El Elche llega como colista, pero no como un rival muerto
El conjunto ilicitano ha competido por encima de lo que dicen sus números y eso obliga al Espanyol a tomarse el encuentro con toda la seriedad posible. El partido no debería jugarse desde la ansiedad ni desde la confianza excesiva, sino desde la misma intensidad que permitió al equipo dominar en otros tramos del inicio de Liga. Después vendrán casi tres semanas para analizar, corregir y recuperar. Antes toca sumar.
Ganar significaría marcharse al parón con diez puntos
Ese es el gran argumento de esta noche. Una victoria llevaría al Espanyol hasta los diez puntos y permitiría cerrar este primer bloque de temporada con una sensación bastante más positiva. El equipo habría combinado buenos momentos, errores serios y resultados suficientes para irse al parón con cierta tranquilidad. Una derrota abriría justo el escenario contrario: demasiado tiempo para hablar de Butarque, del dibujo, de las rotaciones y de Manolo.

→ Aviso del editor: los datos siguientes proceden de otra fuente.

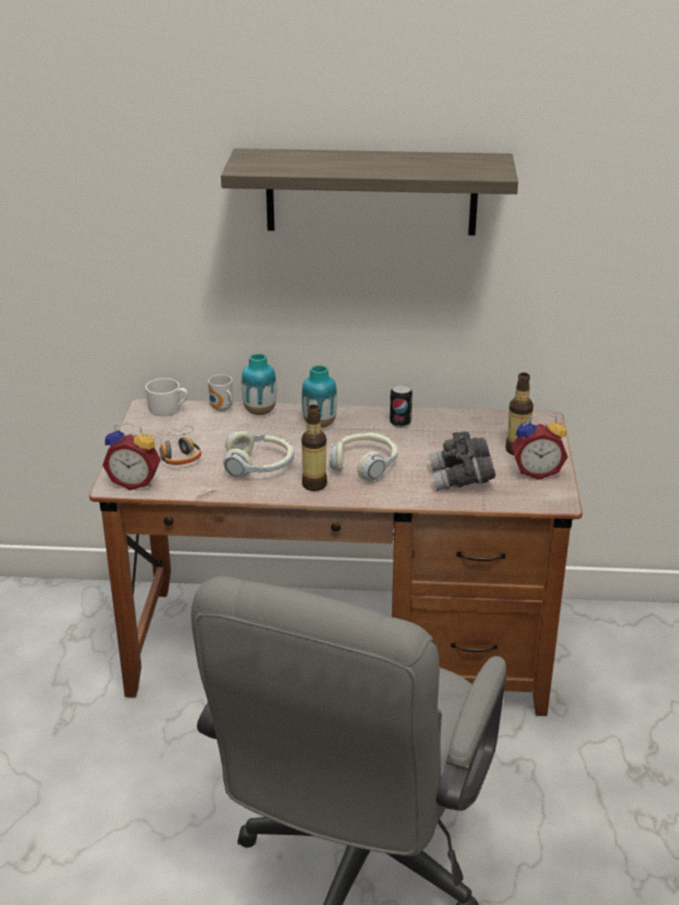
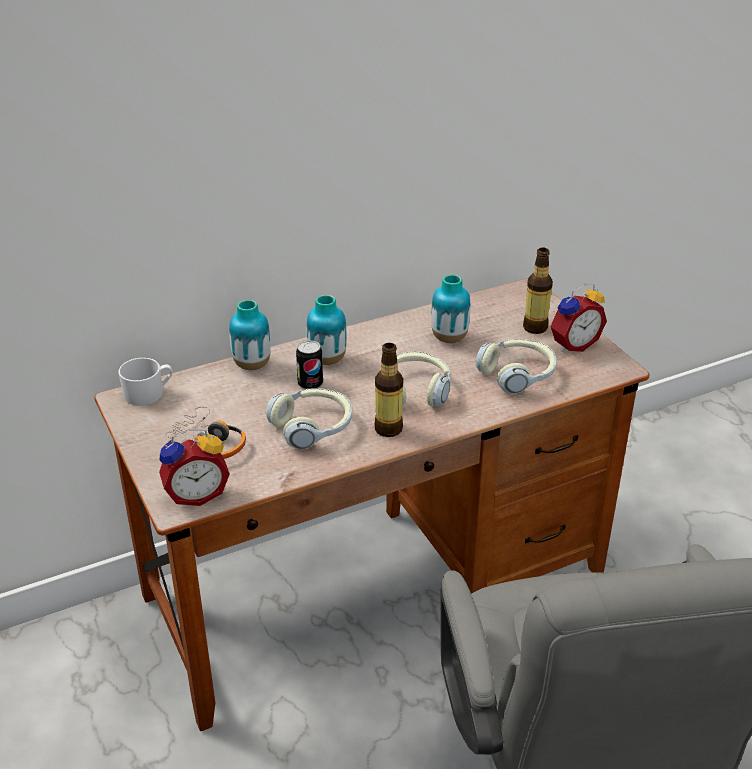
camera: 30 degrees left, 5 degrees up
(221, 409) = (208, 375): mug -> none
(371, 192) = (344, 88): shelf -> none
(400, 423) = (403, 333): can -> can (310, 384)
(433, 437) = (449, 338): none -> vase
(461, 479) = (517, 374): grey binoculars -> headphones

Un viernes que empezó con la selección de España y acabará hablando del Espanyol
La jornada ha comenzado con Roberto Fernández y Javi Hernández recibiendo premios individuales. Puede terminar con el Espanyol dando otro paso colectivo. La convocatoria de Roberto tiene un enorme valor, pero esta noche lo que cuenta es el Elche. Porque el fútbol tiene memoria corta y porque, después de casi tres semanas sin competición, nadie quiere llegar al parón con una derrota dando vueltas por la cabeza.